Work to do |
1. Count the lines in the entries that contain the string "kern", matching case exactly, and give only that number.
2. Continue the livestock futures report from the point where it ends.

Document section |
::::::

May 31, 2018 / 10:42 PM / in 3 months

LIVESTOCK-Profit-taking, trade war fears upend CME hog futures

    CHICAGO, May 31 (Reuters) - Chicago Mercantile Exchange hog
futures        closed lower on Thursday, rocked by profit-taking
amid worries that pork could suffer from retaliatory tariffs
against the United States,  traders said.
     June         hogs closed 0.700 cents per pound lower at
76.625 cents. July         ended 2.075 cents lower at 78.050
cents.
     Mexico threatened to reciprocate with immediate duties on
various U.S. goods, including some pork products, with
Washington set to slap import tariffs on Mexican steel and
aluminum by Friday.             
     "This is a trade and Mexico retaliation problem," Allendale
Inc chief strategist Rich Nelson said regarding CME hog's
retreat. 
     By volume, Mexico is the leading importer of U.S. pork,
according to industry analysts. 
     CME hog contracts were further pressured by their price
premiums compared to costs for market-ready, or cash, hogs.
     However, upward-trending cash prices and higher costs for
pork at wholesale on Thursday limited June hog contract losses,
said analysts and traders.                   
    
     CATTLE FUTURES TURN LOWER  
     Live cattle contracts at the CME settled lower on technical
selling and profit-taking following the market's 3.000-cent
limit-up spike on Wednesday that expanded Thursday's limit to
4.500 cents, said traders.
     Futures were undervalued relative to cash cattle prices,
which lifted contracts from session lows, they said.
     June         live cattle closed 1.075 cents per pound lower
at 105.050 cents. August         ended down 0.500 cent at
103.950 cents. Futures will return to their normal 3.000-cent
limit on Friday.

::::::

Data provided |
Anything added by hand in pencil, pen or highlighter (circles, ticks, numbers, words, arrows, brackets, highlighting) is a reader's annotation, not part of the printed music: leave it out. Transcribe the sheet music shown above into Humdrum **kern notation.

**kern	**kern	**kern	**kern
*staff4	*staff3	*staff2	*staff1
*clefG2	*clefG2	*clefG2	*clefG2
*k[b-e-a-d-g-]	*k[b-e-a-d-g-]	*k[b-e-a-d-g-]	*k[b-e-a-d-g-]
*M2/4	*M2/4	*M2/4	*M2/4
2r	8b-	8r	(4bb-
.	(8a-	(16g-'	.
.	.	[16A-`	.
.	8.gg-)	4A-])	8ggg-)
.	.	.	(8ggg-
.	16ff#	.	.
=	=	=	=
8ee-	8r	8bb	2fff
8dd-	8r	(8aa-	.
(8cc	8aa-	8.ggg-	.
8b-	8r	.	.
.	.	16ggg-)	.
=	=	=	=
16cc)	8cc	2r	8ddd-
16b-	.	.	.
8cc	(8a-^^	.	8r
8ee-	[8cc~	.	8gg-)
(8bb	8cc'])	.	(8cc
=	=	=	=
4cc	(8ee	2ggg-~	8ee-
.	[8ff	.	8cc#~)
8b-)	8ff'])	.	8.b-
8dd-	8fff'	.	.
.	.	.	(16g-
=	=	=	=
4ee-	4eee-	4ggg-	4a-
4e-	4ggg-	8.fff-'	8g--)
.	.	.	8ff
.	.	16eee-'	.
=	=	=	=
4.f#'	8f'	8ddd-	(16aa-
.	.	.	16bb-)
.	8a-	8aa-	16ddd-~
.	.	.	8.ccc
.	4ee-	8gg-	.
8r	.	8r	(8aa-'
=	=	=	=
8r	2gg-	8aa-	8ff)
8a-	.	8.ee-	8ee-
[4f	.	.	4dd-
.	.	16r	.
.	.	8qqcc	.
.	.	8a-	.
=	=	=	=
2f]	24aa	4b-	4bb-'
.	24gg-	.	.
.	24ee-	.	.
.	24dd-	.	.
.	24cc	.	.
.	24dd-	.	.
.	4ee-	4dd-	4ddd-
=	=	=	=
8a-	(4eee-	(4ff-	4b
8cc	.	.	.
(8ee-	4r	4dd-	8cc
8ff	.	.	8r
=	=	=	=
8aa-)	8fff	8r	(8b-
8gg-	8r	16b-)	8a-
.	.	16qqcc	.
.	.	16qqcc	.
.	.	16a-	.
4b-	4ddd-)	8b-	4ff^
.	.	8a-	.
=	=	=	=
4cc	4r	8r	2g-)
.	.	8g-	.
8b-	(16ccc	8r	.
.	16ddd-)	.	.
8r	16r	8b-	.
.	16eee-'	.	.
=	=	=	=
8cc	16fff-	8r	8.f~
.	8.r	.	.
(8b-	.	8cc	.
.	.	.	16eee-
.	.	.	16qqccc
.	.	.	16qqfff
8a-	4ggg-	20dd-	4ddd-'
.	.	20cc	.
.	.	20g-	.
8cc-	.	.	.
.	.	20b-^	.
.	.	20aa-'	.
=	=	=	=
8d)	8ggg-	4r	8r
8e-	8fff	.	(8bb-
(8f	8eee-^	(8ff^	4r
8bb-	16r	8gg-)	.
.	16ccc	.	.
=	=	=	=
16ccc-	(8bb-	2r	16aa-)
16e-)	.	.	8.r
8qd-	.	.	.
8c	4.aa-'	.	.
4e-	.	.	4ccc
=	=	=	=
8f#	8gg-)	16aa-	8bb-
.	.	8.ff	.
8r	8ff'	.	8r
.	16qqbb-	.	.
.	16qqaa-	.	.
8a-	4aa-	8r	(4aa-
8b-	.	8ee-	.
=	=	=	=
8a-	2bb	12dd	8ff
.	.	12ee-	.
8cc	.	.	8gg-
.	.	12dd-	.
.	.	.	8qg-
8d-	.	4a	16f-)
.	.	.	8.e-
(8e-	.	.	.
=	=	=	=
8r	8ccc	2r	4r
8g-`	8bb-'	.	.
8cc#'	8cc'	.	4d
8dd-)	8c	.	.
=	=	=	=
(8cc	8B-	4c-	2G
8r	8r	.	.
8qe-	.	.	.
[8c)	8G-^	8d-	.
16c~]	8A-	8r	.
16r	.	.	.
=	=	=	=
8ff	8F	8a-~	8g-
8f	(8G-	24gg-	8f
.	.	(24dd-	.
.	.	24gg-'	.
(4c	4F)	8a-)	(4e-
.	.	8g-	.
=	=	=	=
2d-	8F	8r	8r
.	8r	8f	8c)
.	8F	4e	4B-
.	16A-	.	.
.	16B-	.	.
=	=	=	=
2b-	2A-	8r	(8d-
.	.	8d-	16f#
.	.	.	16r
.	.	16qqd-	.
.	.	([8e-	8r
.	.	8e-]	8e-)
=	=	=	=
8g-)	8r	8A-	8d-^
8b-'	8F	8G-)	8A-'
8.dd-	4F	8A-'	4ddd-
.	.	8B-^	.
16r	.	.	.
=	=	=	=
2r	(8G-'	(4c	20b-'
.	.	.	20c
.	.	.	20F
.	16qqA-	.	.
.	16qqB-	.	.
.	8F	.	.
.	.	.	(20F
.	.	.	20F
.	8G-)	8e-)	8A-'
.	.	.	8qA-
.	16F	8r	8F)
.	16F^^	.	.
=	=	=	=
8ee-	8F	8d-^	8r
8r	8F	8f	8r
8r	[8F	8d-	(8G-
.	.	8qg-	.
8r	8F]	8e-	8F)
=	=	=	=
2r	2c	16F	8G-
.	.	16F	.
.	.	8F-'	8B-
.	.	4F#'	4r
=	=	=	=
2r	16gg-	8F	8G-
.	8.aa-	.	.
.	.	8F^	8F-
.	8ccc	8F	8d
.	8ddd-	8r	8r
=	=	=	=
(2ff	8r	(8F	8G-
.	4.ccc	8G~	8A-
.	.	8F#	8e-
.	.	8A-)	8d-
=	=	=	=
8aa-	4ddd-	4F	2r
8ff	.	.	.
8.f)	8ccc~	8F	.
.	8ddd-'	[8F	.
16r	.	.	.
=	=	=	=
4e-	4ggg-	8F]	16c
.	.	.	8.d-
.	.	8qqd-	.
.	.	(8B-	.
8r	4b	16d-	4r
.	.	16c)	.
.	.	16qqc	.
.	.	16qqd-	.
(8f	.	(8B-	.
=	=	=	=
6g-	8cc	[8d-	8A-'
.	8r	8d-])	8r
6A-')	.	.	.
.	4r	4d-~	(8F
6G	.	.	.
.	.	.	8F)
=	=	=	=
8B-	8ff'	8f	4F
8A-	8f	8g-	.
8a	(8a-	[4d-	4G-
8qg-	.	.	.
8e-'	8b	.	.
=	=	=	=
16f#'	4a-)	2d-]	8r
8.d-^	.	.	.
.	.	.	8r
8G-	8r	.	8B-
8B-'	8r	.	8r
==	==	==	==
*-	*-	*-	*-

::::::

Responses |
1. 2

2.
     Packers on Thursday paid mostly $110 per cwt for
slaughter-ready, or cash, cattle in the U.S. Plains. That was
nearly par with last week's sales in Kansas and Nebraska, said
feedlot sources.
     Feedyards resisted taking less money for cattle given
record-high packer profits and supermarkets buying beef for June
17 Father's Day demand, said traders and analysts.
                      
     Meanwhile, potential U.S. tariffs on Canadian metal
prompted that country to list duties on goods from the United
States, that could include some prepared beef items, after a
15-day public comment period.             
     "Just the talk about beef and trade wars made the market go
a little crazy today," a trader said, referring to some of
Thursday's CME live cattle bearishness.
     Analsyts cited Canada among the top five destinations for
U.S. beef.
     CME live cattle futures losses and steady-to-lower cash
feeder cattle prices pulled down the exchange's feeder cattle
market.
    August         closed 1.150 cents per pound lower at 147.400
cents.

 (Reporting by Theopolis Waters; Editing by Cynthia Osterman)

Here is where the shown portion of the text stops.